ハルオレ☆ -前篇-
「そ。作り物の菅谷彼方ってコト。ちなみに本当の姿は、お腹の中までどす黒い、タチの悪いわがまま王子様なんですよね?」
( ´;゚;ё;゚)・;'.、・;'.、ゴフッ!!
その言葉で周りに漂う空気がガラッと変わった気がした。
え━━━Σ(゚д゚;)━━━!!
そ、それって…
西川さんは、彼方の正体に気づいていたって事か!?
「ね?そうですよね?王子様?」
西川さんは首を斜めに傾げて、上目使いで彼方の顔を見上げた。
「ふっ…」
すると彼方の口元が緩んだ。
「…じゃあ、話は早いね。この僕に何の用があるの?」
彼方はニヤリと笑うと、西川さんを見下ろした。
「あら?生の腹黒王子様が見れて光栄ですわ〜☆」
西川さんは彼方が本性を現したのに何一つ動揺することもなく、彼方の横をスルリと抜けて壁にもたれた。

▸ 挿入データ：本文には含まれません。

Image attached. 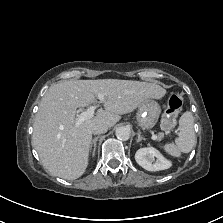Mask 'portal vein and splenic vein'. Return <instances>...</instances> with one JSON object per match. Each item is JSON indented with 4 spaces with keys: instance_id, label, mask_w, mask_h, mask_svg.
I'll list each match as a JSON object with an SVG mask.
<instances>
[{
    "instance_id": "portal-vein-and-splenic-vein-1",
    "label": "portal vein and splenic vein",
    "mask_w": 223,
    "mask_h": 223,
    "mask_svg": "<svg viewBox=\"0 0 223 223\" xmlns=\"http://www.w3.org/2000/svg\"><path fill=\"white\" fill-rule=\"evenodd\" d=\"M98 98L100 99L101 102L104 101V95L103 94H99ZM97 105L94 106H90L86 111L80 113L77 115V119H76V126H80L85 120L90 119L94 116V112L97 109ZM152 139L153 140H157L158 136L155 135L154 133L152 134Z\"/></svg>"
}]
</instances>
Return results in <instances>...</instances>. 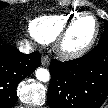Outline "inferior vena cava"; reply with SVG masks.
Instances as JSON below:
<instances>
[{"mask_svg": "<svg viewBox=\"0 0 108 108\" xmlns=\"http://www.w3.org/2000/svg\"><path fill=\"white\" fill-rule=\"evenodd\" d=\"M18 49L22 53L29 54L31 51H33L34 48L31 42L24 40L18 43Z\"/></svg>", "mask_w": 108, "mask_h": 108, "instance_id": "602c4592", "label": "inferior vena cava"}]
</instances>
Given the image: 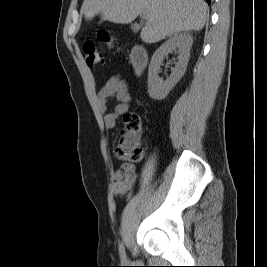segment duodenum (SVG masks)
I'll list each match as a JSON object with an SVG mask.
<instances>
[{"instance_id":"obj_1","label":"duodenum","mask_w":267,"mask_h":267,"mask_svg":"<svg viewBox=\"0 0 267 267\" xmlns=\"http://www.w3.org/2000/svg\"><path fill=\"white\" fill-rule=\"evenodd\" d=\"M132 67L136 73H141L148 63V53L143 46H135L131 52Z\"/></svg>"}]
</instances>
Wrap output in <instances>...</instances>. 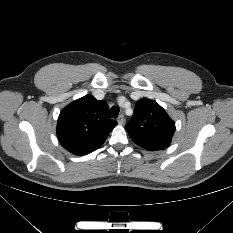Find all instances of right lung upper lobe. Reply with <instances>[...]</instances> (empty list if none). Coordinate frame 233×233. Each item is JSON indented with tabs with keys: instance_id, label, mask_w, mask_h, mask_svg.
Returning <instances> with one entry per match:
<instances>
[{
	"instance_id": "obj_1",
	"label": "right lung upper lobe",
	"mask_w": 233,
	"mask_h": 233,
	"mask_svg": "<svg viewBox=\"0 0 233 233\" xmlns=\"http://www.w3.org/2000/svg\"><path fill=\"white\" fill-rule=\"evenodd\" d=\"M116 125L108 115L107 103L86 95L61 111L57 136L69 152L86 155L99 148Z\"/></svg>"
}]
</instances>
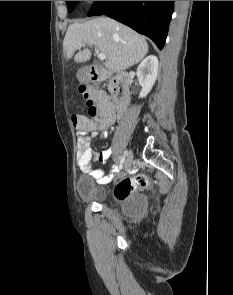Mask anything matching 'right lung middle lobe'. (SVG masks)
Wrapping results in <instances>:
<instances>
[{
	"label": "right lung middle lobe",
	"instance_id": "dd1d6c3e",
	"mask_svg": "<svg viewBox=\"0 0 233 295\" xmlns=\"http://www.w3.org/2000/svg\"><path fill=\"white\" fill-rule=\"evenodd\" d=\"M78 1H66L68 10L71 11L74 7V3H77Z\"/></svg>",
	"mask_w": 233,
	"mask_h": 295
}]
</instances>
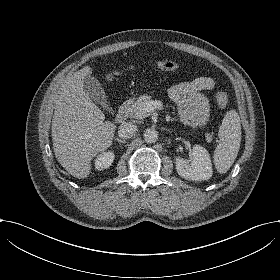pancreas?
<instances>
[{"label":"pancreas","mask_w":280,"mask_h":280,"mask_svg":"<svg viewBox=\"0 0 280 280\" xmlns=\"http://www.w3.org/2000/svg\"><path fill=\"white\" fill-rule=\"evenodd\" d=\"M151 101V96L148 95H141L135 102L132 104L126 105V108L129 112V117L134 119H142L147 117L148 114L144 113V108L146 103ZM206 141L211 142L213 137L210 133H205Z\"/></svg>","instance_id":"pancreas-1"}]
</instances>
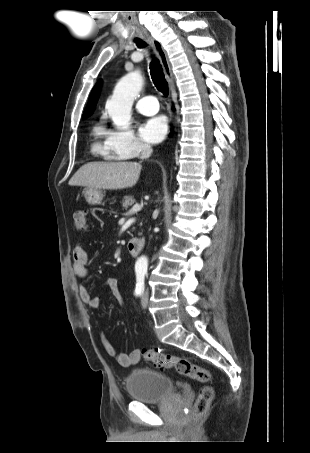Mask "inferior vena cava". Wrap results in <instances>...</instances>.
Returning <instances> with one entry per match:
<instances>
[{"label": "inferior vena cava", "instance_id": "obj_1", "mask_svg": "<svg viewBox=\"0 0 310 453\" xmlns=\"http://www.w3.org/2000/svg\"><path fill=\"white\" fill-rule=\"evenodd\" d=\"M152 154V148L148 144L142 146L141 159H147Z\"/></svg>", "mask_w": 310, "mask_h": 453}]
</instances>
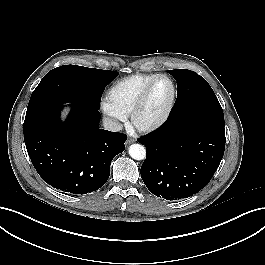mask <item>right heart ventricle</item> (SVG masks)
<instances>
[{
  "label": "right heart ventricle",
  "instance_id": "obj_1",
  "mask_svg": "<svg viewBox=\"0 0 265 265\" xmlns=\"http://www.w3.org/2000/svg\"><path fill=\"white\" fill-rule=\"evenodd\" d=\"M155 76L137 74L117 81L107 92L106 105L123 117L129 116L143 89Z\"/></svg>",
  "mask_w": 265,
  "mask_h": 265
}]
</instances>
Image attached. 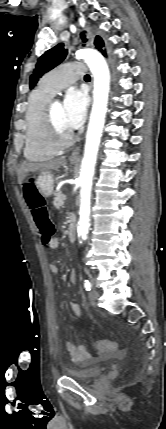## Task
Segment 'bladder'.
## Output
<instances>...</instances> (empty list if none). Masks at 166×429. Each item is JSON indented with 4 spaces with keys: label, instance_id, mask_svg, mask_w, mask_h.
Returning <instances> with one entry per match:
<instances>
[{
    "label": "bladder",
    "instance_id": "1",
    "mask_svg": "<svg viewBox=\"0 0 166 429\" xmlns=\"http://www.w3.org/2000/svg\"><path fill=\"white\" fill-rule=\"evenodd\" d=\"M105 371V366H92L78 370H67L66 374L77 381H90L98 378Z\"/></svg>",
    "mask_w": 166,
    "mask_h": 429
}]
</instances>
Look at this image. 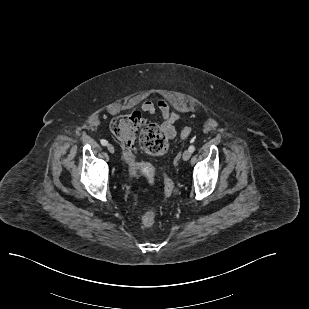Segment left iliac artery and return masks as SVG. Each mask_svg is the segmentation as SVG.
Listing matches in <instances>:
<instances>
[{
	"label": "left iliac artery",
	"mask_w": 309,
	"mask_h": 309,
	"mask_svg": "<svg viewBox=\"0 0 309 309\" xmlns=\"http://www.w3.org/2000/svg\"><path fill=\"white\" fill-rule=\"evenodd\" d=\"M188 150L192 153L195 150V146L194 145H190Z\"/></svg>",
	"instance_id": "1"
}]
</instances>
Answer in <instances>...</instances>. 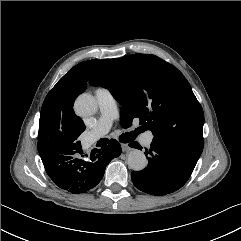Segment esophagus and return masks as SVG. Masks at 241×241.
Returning <instances> with one entry per match:
<instances>
[{
  "mask_svg": "<svg viewBox=\"0 0 241 241\" xmlns=\"http://www.w3.org/2000/svg\"><path fill=\"white\" fill-rule=\"evenodd\" d=\"M121 148H122V150H123L124 152H127V151L130 150L129 145L126 144V143H121Z\"/></svg>",
  "mask_w": 241,
  "mask_h": 241,
  "instance_id": "1",
  "label": "esophagus"
}]
</instances>
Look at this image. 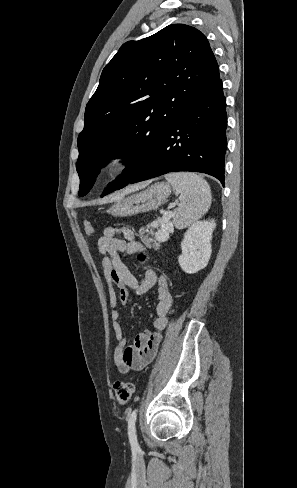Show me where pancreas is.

そんな彼女がもたれた壁を、彼方はドンッと音を立てて片手で殴った。
「あのさ〜。とっとと要件言いなよ?」
こ、こいつ。
女の子にも容赦ないんだな…怖ッΣ(゚д゚;)
「あ〜〜〜〜〜!ざ〜んね〜ん!実はあなたに用はないんですよね〜。」
西川さんは両手を軽く広げ、首を横にふった。